Any person in receipt of Unpublished Price Sensitive Information pursuant to a "legitimate purpose" shall be considered , an insider for purposes of this Code. The person to whom information is communicated for legitimate purpose shall ensure to comply with applicable provisions of the Code of Conduct for dealing in the securities of the Company.
The Company shall not comment, affirmatively or negatively, on market rumours.
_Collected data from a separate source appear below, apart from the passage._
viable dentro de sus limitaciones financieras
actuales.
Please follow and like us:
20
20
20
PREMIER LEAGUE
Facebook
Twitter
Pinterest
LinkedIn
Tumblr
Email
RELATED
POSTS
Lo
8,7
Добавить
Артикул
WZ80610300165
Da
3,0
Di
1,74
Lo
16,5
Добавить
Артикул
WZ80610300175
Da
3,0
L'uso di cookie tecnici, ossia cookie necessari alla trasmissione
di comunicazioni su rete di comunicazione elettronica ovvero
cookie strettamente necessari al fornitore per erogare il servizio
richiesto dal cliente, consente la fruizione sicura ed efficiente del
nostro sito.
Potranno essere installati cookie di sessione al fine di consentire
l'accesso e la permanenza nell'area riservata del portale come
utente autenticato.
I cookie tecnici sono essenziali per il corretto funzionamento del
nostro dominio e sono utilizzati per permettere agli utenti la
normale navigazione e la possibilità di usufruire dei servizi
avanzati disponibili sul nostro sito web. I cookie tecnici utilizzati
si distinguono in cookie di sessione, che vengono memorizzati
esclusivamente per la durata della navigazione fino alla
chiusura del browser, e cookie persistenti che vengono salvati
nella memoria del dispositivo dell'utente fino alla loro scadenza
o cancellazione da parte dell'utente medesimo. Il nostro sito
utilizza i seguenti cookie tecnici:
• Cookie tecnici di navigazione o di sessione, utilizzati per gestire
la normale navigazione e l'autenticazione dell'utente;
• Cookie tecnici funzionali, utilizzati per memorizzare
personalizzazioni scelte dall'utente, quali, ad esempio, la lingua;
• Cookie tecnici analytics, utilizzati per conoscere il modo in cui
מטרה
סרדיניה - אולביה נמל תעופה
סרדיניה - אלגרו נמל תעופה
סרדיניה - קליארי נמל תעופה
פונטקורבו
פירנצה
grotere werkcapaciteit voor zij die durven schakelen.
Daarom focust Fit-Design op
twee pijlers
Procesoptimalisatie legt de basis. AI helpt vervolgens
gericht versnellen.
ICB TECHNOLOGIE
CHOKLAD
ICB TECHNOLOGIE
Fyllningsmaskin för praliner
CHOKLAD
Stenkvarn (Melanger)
Should a Stock Exchange request that the Company make a definitive statement in response to a market rumour that is causing significant volatility in the securities of the Company, the Company Secretary, in consultation with Chief Finance Officer or the Managing Directors, shall consider the matter and prepare content of the Company's response, such as "no corporate development at this time".
The Company may at the request of the CME, review their reports for the limited purpose of pointing errors based on previously disclosed information.
The Company shall maintain and store records in respect of disclosures made by it through any means under the relevant provisions of the Companies Act, 2013, Rules made there under, SEBI Act, 1992, Rules, Regulations and Guidelines issued there under and the Listing Agreements, for audit and future reference.
No employee including his/her own behalf or on behalf of any other person, trade or undertake to trade or cause to trade in the securities of the Company (i) when he/she is in possession of any Unpublished Price Sensitive Information and (ii) during the Restricted Trading Period.